__Records for this task__.
--- START ---

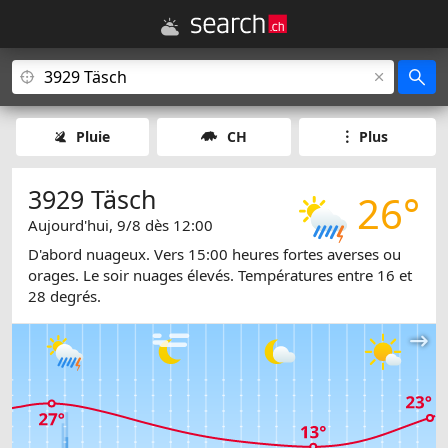
Pluie
CH
Plus
3929 Täsch
26°
Aujourd'hui, 9/8 dès 12:00
D'abord nuageux. Vers 15:00 heures fortes averses ou
orages. Le soir nuages élevés. Températures entre 16 et
28 degrés.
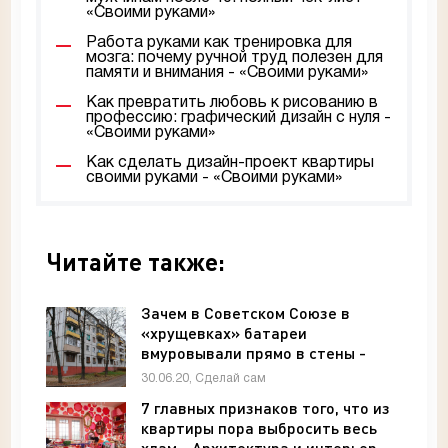
«Своими руками»
Работа руками как тренировка для
мозга: почему ручной труд полезен для
памяти и внимания - «Своими руками»
Как превратить любовь к рисованию в
профессию: графический дизайн с нуля -
«Своими руками»
Как сделать дизайн-проект квартиры
своими руками - «Своими руками»
Читайте также:
Зачем в Советском Союзе в
«хрущевках» батареи
вмуровывали прямо в стены -
Архитектура и интерьер
30.06.20, Сделай сам
7 главных признаков того, что из
квартиры пора выбросить весь
хлам - Архитектура и интерьер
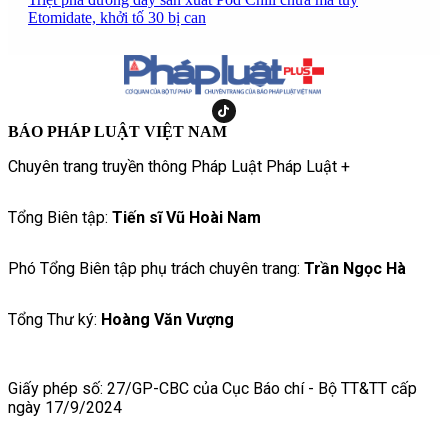
Etomidate, khởi tố 30 bị can
BÁO PHÁP LUẬT VIỆT NAM
Chuyên trang truyền thông Pháp Luật Pháp Luật +
Tổng Biên tập:
Tiến sĩ Vũ Hoài Nam
Phó Tổng Biên tập phụ trách chuyên trang:
Trần Ngọc Hà
Tổng Thư ký:
Hoàng Văn Vượng
Giấy phép số: 27/GP-CBC của Cục Báo chí - Bộ TT&TT cấp
ngày 17/9/2024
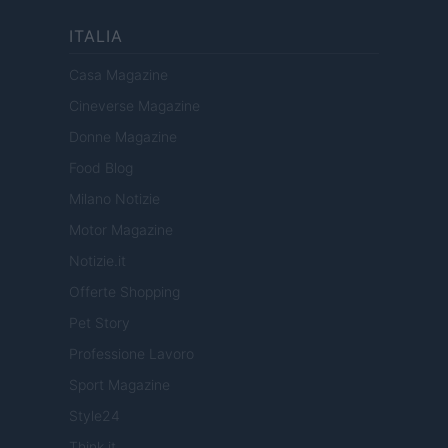
ITALIA
Casa Magazine
Cineverse Magazine
Donne Magazine
Food Blog
Milano Notizie
Motor Magazine
Notizie.it
Offerte Shopping
Pet Story
Professione Lavoro
Sport Magazine
Style24
Think.it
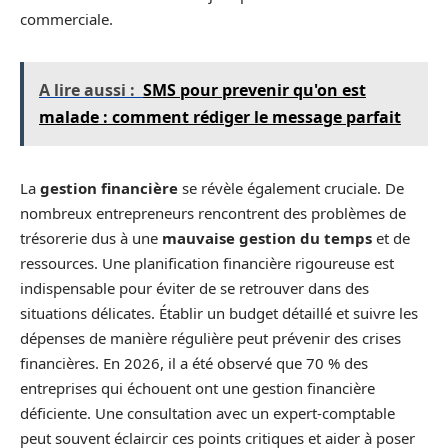
commerciale.
A lire aussi :
SMS pour prevenir qu'on est
malade : comment rédiger le message parfait
La
gestion financière
se révèle également cruciale. De
nombreux entrepreneurs rencontrent des problèmes de
trésorerie dus à une
mauvaise gestion du temps
et de
ressources. Une planification financière rigoureuse est
indispensable pour éviter de se retrouver dans des
situations délicates. Établir un budget détaillé et suivre les
dépenses de manière régulière peut prévenir des crises
financières. En 2026, il a été observé que 70 % des
entreprises qui échouent ont une gestion financière
déficiente. Une consultation avec un expert-comptable
peut souvent éclaircir ces points critiques et aider à poser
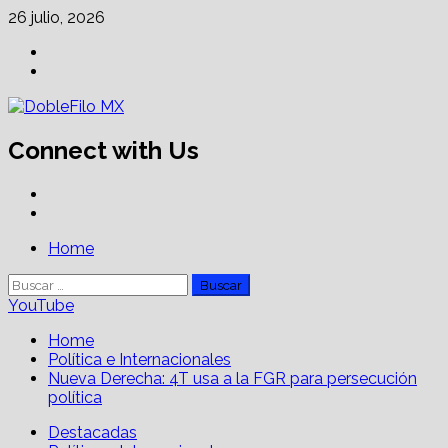
Skip
26 julio, 2026
to
Facebook
content
Linkedin
Connect with Us
Facebook
Linkedin
Primary
Home
Menu
Buscar:
YouTube
Home
Política e Internacionales
Nueva Derecha: 4T usa a la FGR para persecución
política
Destacadas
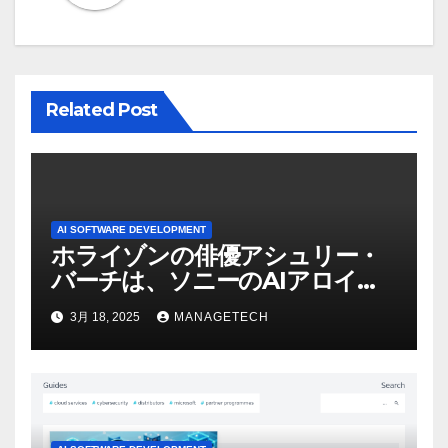
ン
Related Post
AI SOFTWARE DEVELOPMENT
ホライゾンの俳優アシュリー・
バーチは、ソニーのAIアロイの
ビデオを見て「ゲームパフォー
3月 18, 2025
MANAGETECH
マンスという芸術形式に不安を
感じた」と語る – IGN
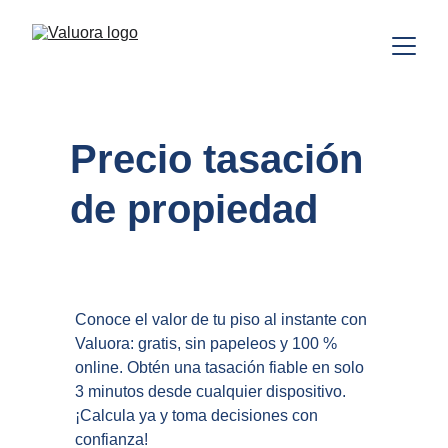
Precio tasación 
de propiedad
Conoce el valor de tu piso al instante con 
Valuora: gratis, sin papeleos y 100 % 
online. Obtén una tasación fiable en solo 
3 minutos desde cualquier dispositivo. 
¡Calcula ya y toma decisiones con 
confianza!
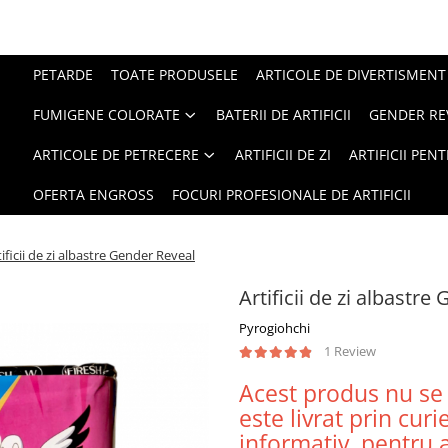
PETARDE
TOATE PRODUSELE
ARTICOLE DE DIVERTISMENT
FUMIGENE COLORATE
BATERII DE ARTIFICII
GENDER RE
ARTICOLE DE PETRECERE
ARTIFICII DE ZI
ARTIFICII PEN
OFERTA ENGROSS
FOCURI PROFESIONALE DE ARTIFICII
tificii de zi albastre Gender Reveal
Artificii de zi albastr
Pyrogiohchi
1 Review
Acest produs nu se 
este livrat prin cur
informativ, pentru a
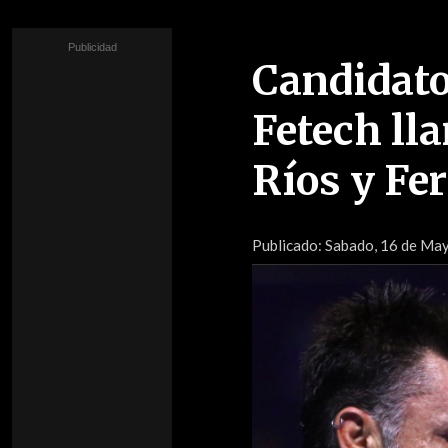
Candidato 
Fetech ll
Ríos y Fe
Publicado:
Sabado, 16 de May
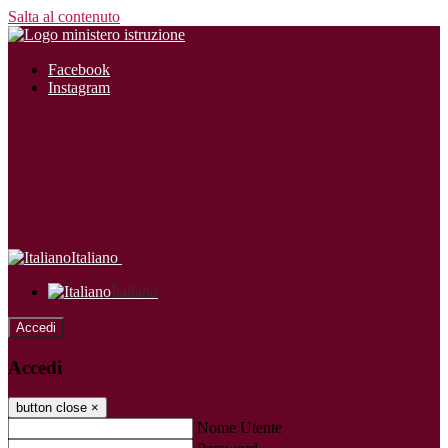
Salta al contenuto
Facebook
Instagram
Italiano
Italiano
Accedi
Accedi
button close
×
Nome Utente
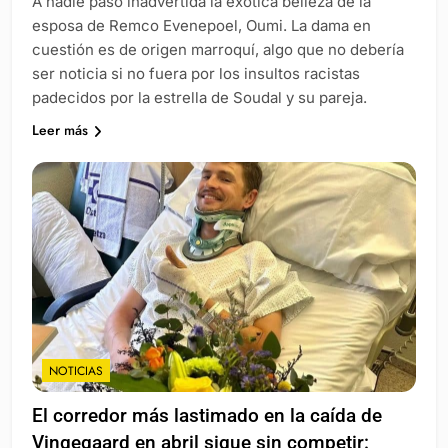
A nadie pasó inadvertida la exótica belleza de la
esposa de Remco Evenepoel, Oumi. La dama en
cuestión es de origen marroquí, algo que no debería
ser noticia si no fuera por los insultos racistas
padecidos por la estrella de Soudal y su pareja.
Leer más
NOTICIAS
El corredor más lastimado en la caída de
Vingegaard en abril sigue sin competir:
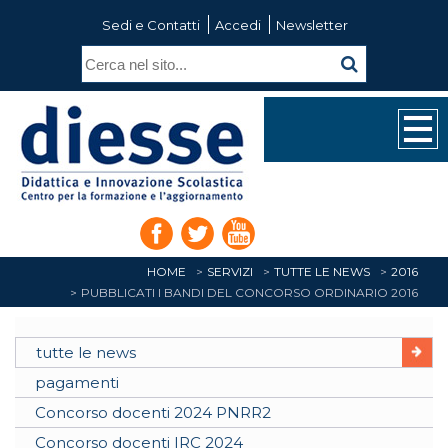
Sedi e Contatti
Accedi
Newsletter
HOME
SERVIZI
TUTTE LE NEWS
2016
PUBBLICATI I BANDI DEL CONCORSO ORDINARIO 2016
tutte le news
pagamenti
Concorso docenti 2024 PNRR2
Concorso docenti IRC 2024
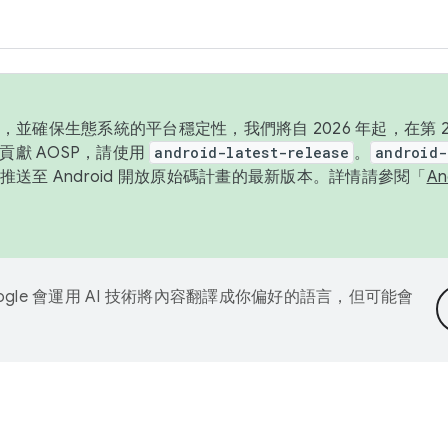
並確保生態系統的平台穩定性，我們將自 2026 年起，在第 2 
貢獻 AOSP，請使用
android-latest-release
。
android-
送至 Android 開放原始碼計畫的最新版本。詳情請參閱「
A
ogle 會運用 AI 技術將內容翻譯成你偏好的語言，但可能會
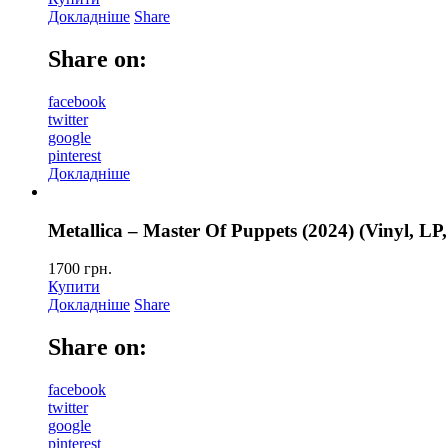
Докладніше
Share
Share on:
facebook
twitter
google
pinterest
Докладніше
Metallica – Master Of Puppets (2024) (Vinyl, LP,
1700
грн.
Купити
Докладніше
Share
Share on:
facebook
twitter
google
pinterest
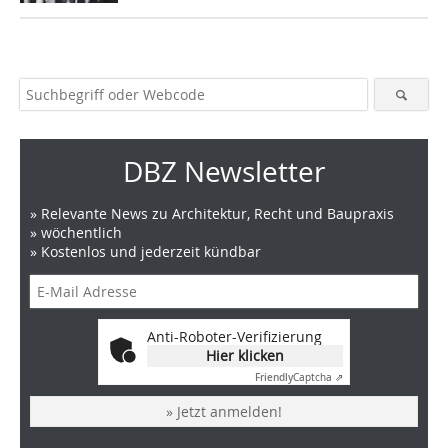
DBZ Newsletter
» Relevante News zu Architektur, Recht und Baupraxis
» wöchentlich
» Kostenlos und jederzeit kündbar
Anti-Roboter-Verifizierung
Hier klicken
Friendly
Captcha ⇗
» Jetzt anmelden!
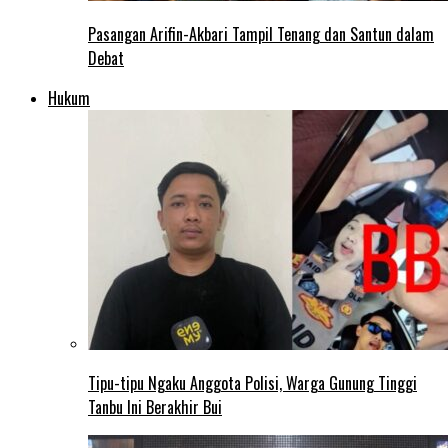
Pasangan Arifin-Akbari Tampil Tenang dan Santun dalam
Debat
Hukum
Tipu-tipu Ngaku Anggota Polisi, Warga Gunung Tinggi
Tanbu Ini Berakhir Bui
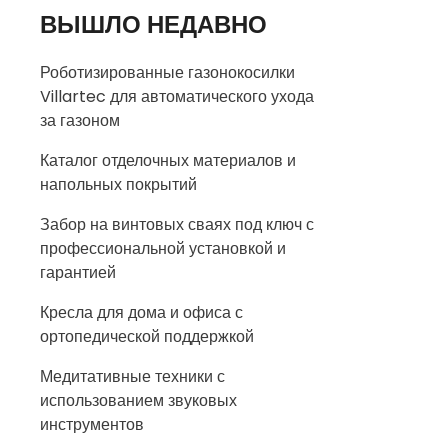
ВЫШЛО НЕДАВНО
Роботизированные газонокосилки
Villartec для автоматического ухода
за газоном
Каталог отделочных материалов и
напольных покрытий
Забор на винтовых сваях под ключ с
профессиональной установкой и
гарантией
Кресла для дома и офиса с
ортопедической поддержкой
Медитативные техники с
использованием звуковых
инструментов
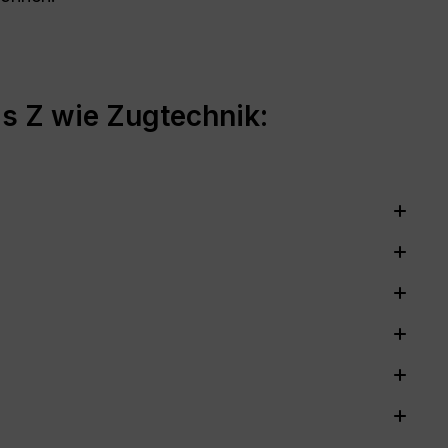
s Z wie Zugtechnik:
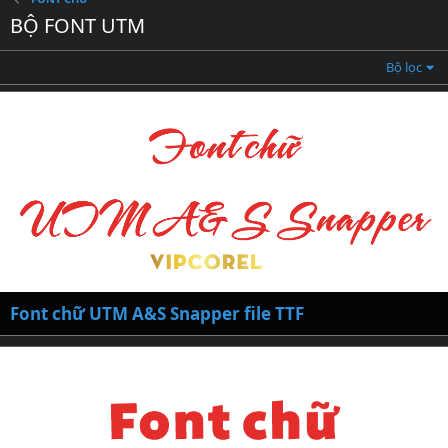
BỘ FONT UTM
Bộ lọc
Font chữ UTM A&S Snapper file TTF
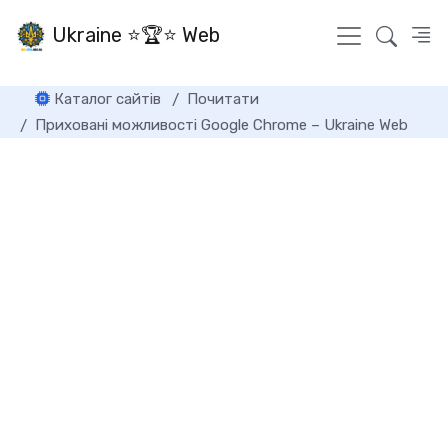
Ukraine ⭐🏆⭐ Web
Каталог сайтів
Почитати
Приховані можливості Google Chrome – Ukraine Web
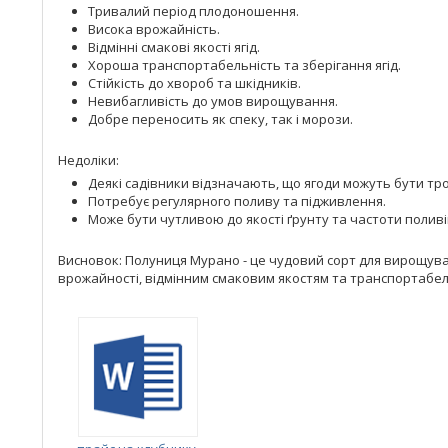
Тривалий період плодоношення.
Висока врожайність.
Відмінні смакові якості ягід.
Хороша транспортабельність та зберігання ягід.
Стійкість до хвороб та шкідників.
Невибагливість до умов вирощування.
Добре переносить як спеку, так і морози.
Недоліки:
Деякі садівники відзначають, що ягоди можуть бути тр
Потребує регулярного поливу та підживлення.
Може бути чутливою до якості ґрунту та частоти поливі
Висновок: Полуниця Мурано - це чудовий сорт для вирощуван
врожайності, відмінним смаковим якостям та транспортабель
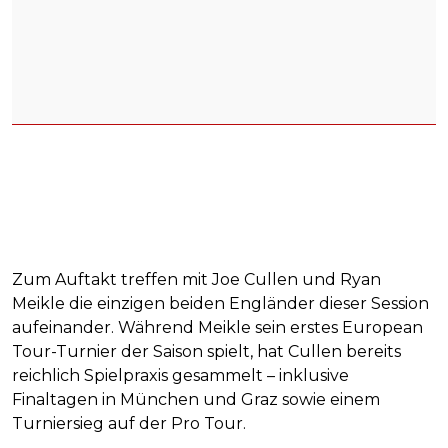
Zum Auftakt treffen mit Joe Cullen und Ryan
Meikle die einzigen beiden Engländer dieser Session
aufeinander. Während Meikle sein erstes European
Tour-Turnier der Saison spielt, hat Cullen bereits
reichlich Spielpraxis gesammelt – inklusive
Finaltagen in München und Graz sowie einem
Turniersieg auf der Pro Tour.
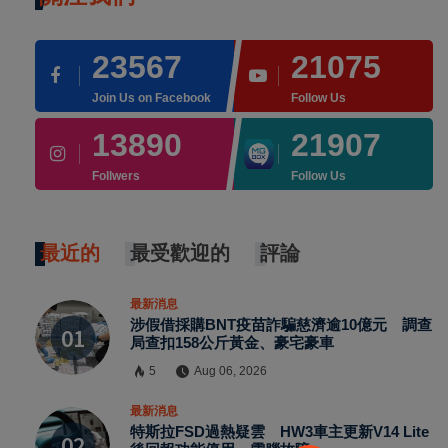
23567
21075
Join Us on Facebook
Follow Us
13890
21907
Follwers
Follow Us
最近的
最受歡迎的
評論
最新消息
涉假借採購BNT疫苗詐騙慈濟逾10億元 調查
局查扣158公斤黃金、豪宅豪車
5
Aug 06, 2026
×
最新消息
特斯拉FSD過熱疑雲 HW3車主更新V14 Lite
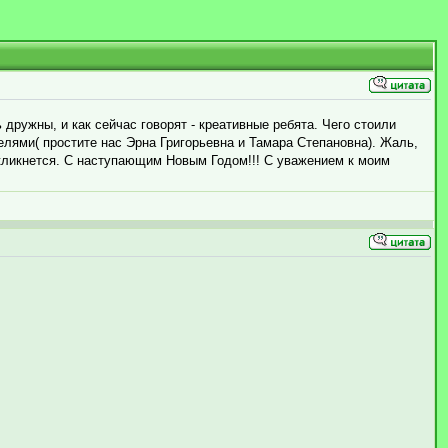
дружны, и как сейчас говорят - креативные ребята. Чего стоили
лями( простите нас Эрна Григорьевна и Тамара Степановна). Жаль,
ткликнется. С наступающим Новым Годом!!! С уважением к моим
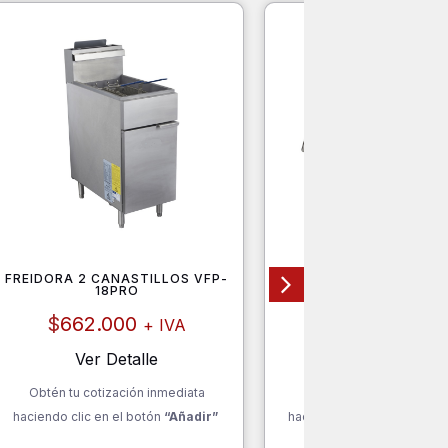
FREIDORA 2 CANASTILLOS VFP-
MÁQUINA ABRE OSTR
18PRO
ABRAZADERA
$
662.000
$
130.000
+ IVA
+ I
Ver Detalle
Ver Detalle
Obtén tu cotización inmediata
Obtén tu cotización inm
haciendo clic en el botón
“Añadir”
haciendo clic en el botón
“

--- END ---

__What the task requires__. Leaving the pictures out, output the material exactly as it appears.

__Result below__.
Pluie
CH
Plus
3929 Täsch
26°
Aujourd'hui, 9/8 dès 12:00
D'abord nuageux. Vers 15:00 heures fortes averses ou
orages. Le soir nuages élevés. Températures entre 16 et
28 degrés.
«Своими руками»
Работа руками как тренировка для
мозга: почему ручной труд полезен для
памяти и внимания - «Своими руками»
Как превратить любовь к рисованию в
профессию: графический дизайн с нуля -
«Своими руками»
Как сделать дизайн-проект квартиры
своими руками - «Своими руками»
Читайте также:
Зачем в Советском Союзе в
«хрущевках» батареи
вмуровывали прямо в стены -
Архитектура и интерьер
30.06.20, Сделай сам
7 главных признаков того, что из
квартиры пора выбросить весь
хлам - Архитектура и интерьер
Etomidate, khởi tố 30 bị can
BÁO PHÁP LUẬT VIỆT NAM
Chuyên trang truyền thông Pháp Luật Pháp Luật +
Tổng Biên tập:
Tiến sĩ Vũ Hoài Nam
Phó Tổng Biên tập phụ trách chuyên trang:
Trần Ngọc Hà
Tổng Thư ký:
Hoàng Văn Vượng
Giấy phép số: 27/GP-CBC của Cục Báo chí - Bộ TT&TT cấp
ngày 17/9/2024
ITALIA
Casa Magazine
Cineverse Magazine
Donne Magazine
Food Blog
Milano Notizie
Motor Magazine
Notizie.it
Offerte Shopping
Pet Story
Professione Lavoro
Sport Magazine
Style24
Think.it
commerciale.
A lire aussi :
SMS pour prevenir qu'on est
malade : comment rédiger le message parfait
La
gestion financière
se révèle également cruciale. De
nombreux entrepreneurs rencontrent des problèmes de
trésorerie dus à une
mauvaise gestion du temps
et de
ressources. Une planification financière rigoureuse est
indispensable pour éviter de se retrouver dans des
situations délicates. Établir un budget détaillé et suivre les
dépenses de manière régulière peut prévenir des crises
financières. En 2026, il a été observé que 70 % des
entreprises qui échouent ont une gestion financière
déficiente. Une consultation avec un expert-comptable
peut souvent éclaircir ces points critiques et aider à poser
Skip
26 julio, 2026
to
Facebook
content
Linkedin
Connect with Us
Facebook
Linkedin
Primary
Home
Menu
Buscar:
YouTube
Home
Política e Internacionales
Nueva Derecha: 4T usa a la FGR para persecución
política
Destacadas
ン
Related Post
AI SOFTWARE DEVELOPMENT
ホライゾンの俳優アシュリー・
バーチは、ソニーのAIアロイの
ビデオを見て「ゲームパフォー
3月 18, 2025
MANAGETECH
マンスという芸術形式に不安を
感じた」と語る – IGN
Precio tasación 
de propiedad
Conoce el valor de tu piso al instante con 
Valuora: gratis, sin papeleos y 100 % 
online. Obtén una tasación fiable en solo 
3 minutos desde cualquier dispositivo. 
¡Calcula ya y toma decisiones con 
confianza!
PETARDE
TOATE PRODUSELE
ARTICOLE DE DIVERTISMENT
FUMIGENE COLORATE
BATERII DE ARTIFICII
GENDER RE
ARTICOLE DE PETRECERE
ARTIFICII DE ZI
ARTIFICII PEN
OFERTA ENGROSS
FOCURI PROFESIONALE DE ARTIFICII
tificii de zi albastre Gender Reveal
Artificii de zi albastr
Pyrogiohchi
1 Review
Acest produs nu se 
este livrat prin cur
informativ, pentru a
Candidato 
Fetech ll
Ríos y Fe
Publicado:
Sabado, 16 de May
Salta al contenuto
Facebook
Instagram
Italiano
Italiano
Accedi
Accedi
button close
×
Nome Utente
A nadie pasó inadvertida la exótica belleza de la
esposa de Remco Evenepoel, Oumi. La dama en
cuestión es de origen marroquí, algo que no debería
ser noticia si no fuera por los insultos racistas
padecidos por la estrella de Soudal y su pareja.
Leer más
NOTICIAS
El corredor más lastimado en la caída de
Vingegaard en abril sigue sin competir:
Sedi e Contatti
Accedi
Newsletter
HOME
SERVIZI
TUTTE LE NEWS
2016
PUBBLICATI I BANDI DEL CONCORSO ORDINARIO 2016
tutte le news
pagamenti
Concorso docenti 2024 PNRR2
Concorso docenti IRC 2024
並確保生態系統的平台穩定性，我們將自 2026 年起，在第 2 
貢獻 AOSP，請使用
android-latest-release
。
android-
送至 Android 開放原始碼計畫的最新版本。詳情請參閱「
A
ogle 會運用 AI 技術將內容翻譯成你偏好的語言，但可能會
Докладніше
Share
Share on:
facebook
twitter
google
pinterest
Докладніше
Metallica – Master Of Puppets (2024) (Vinyl, LP,
1700
грн.
Купити
Докладніше
Share
Share on:
facebook
twitter
google
pinterest
DBZ Newsletter
» Relevante News zu Architektur, Recht und Baupraxis
» wöchentlich
» Kostenlos und jederzeit kündbar
Anti-Roboter-Verifizierung
Hier klicken
Friendly
Captcha ⇗
» Jetzt anmelden!
Pasangan Arifin-Akbari Tampil Tenang dan Santun dalam
Debat
Hukum
Tipu-tipu Ngaku Anggota Polisi, Warga Gunung Tinggi
Tanbu Ini Berakhir Bui
ВЫШЛО НЕДАВНО
Роботизированные газонокосилки
Villartec для автоматического ухода
за газоном
Каталог отделочных материалов и
напольных покрытий
Забор на винтовых сваях под ключ с
профессиональной установкой и
гарантией
Кресла для дома и офиса с
ортопедической поддержкой
Медитативные техники с
использованием звуковых
инструментов
s Z wie Zugtechnik:
BỘ FONT UTM
Bộ lọc
Font chữ UTM A&S Snapper file TTF
Ukraine ⭐🏆⭐ Web
Каталог сайтів
Почитати
Приховані можливості Google Chrome – Ukraine Web
Тривалий період плодоношення.
Висока врожайність.
Відмінні смакові якості ягід.
Хороша транспортабельність та зберігання ягід.
Стійкість до хвороб та шкідників.
Невибагливість до умов вирощування.
Добре переносить як спеку, так і морози.
Недоліки:
Деякі садівники відзначають, що ягоди можуть бути тр
Потребує регулярного поливу та підживлення.
Може бути чутливою до якості ґрунту та частоти поливі
Висновок: Полуниця Мурано - це чудовий сорт для вирощуван
врожайності, відмінним смаковим якостям та транспортабель
Zum Auftakt treffen mit Joe Cullen und Ryan
Meikle die einzigen beiden Engländer dieser Session
aufeinander. Während Meikle sein erstes European
Tour-Turnier der Saison spielt, hat Cullen bereits
reichlich Spielpraxis gesammelt – inklusive
Finaltagen in München und Graz sowie einem
Turniersieg auf der Pro Tour.
23567
21075
Join Us on Facebook
Follow Us
13890
21907
Follwers
Follow Us
最近的
最受歡迎的
評論
最新消息
涉假借採購BNT疫苗詐騙慈濟逾10億元 調查
局查扣158公斤黃金、豪宅豪車
5
Aug 06, 2026
×
最新消息
特斯拉FSD過熱疑雲 HW3車主更新V14 Lite
дружны, и как сейчас говорят - креативные ребята. Чего стоили
лями( простите нас Эрна Григорьевна и Тамара Степановна). Жаль,
ткликнется. С наступающим Новым Годом!!! С уважением к моим
FREIDORA 2 CANASTILLOS VFP-
MÁQUINA ABRE OSTR
18PRO
ABRAZADERA
$
662.000
$
130.000
+ IVA
+ I
Ver Detalle
Ver Detalle
Obtén tu cotización inmediata
Obtén tu cotización inm
haciendo clic en el botón
“Añadir”
haciendo clic en el botón
“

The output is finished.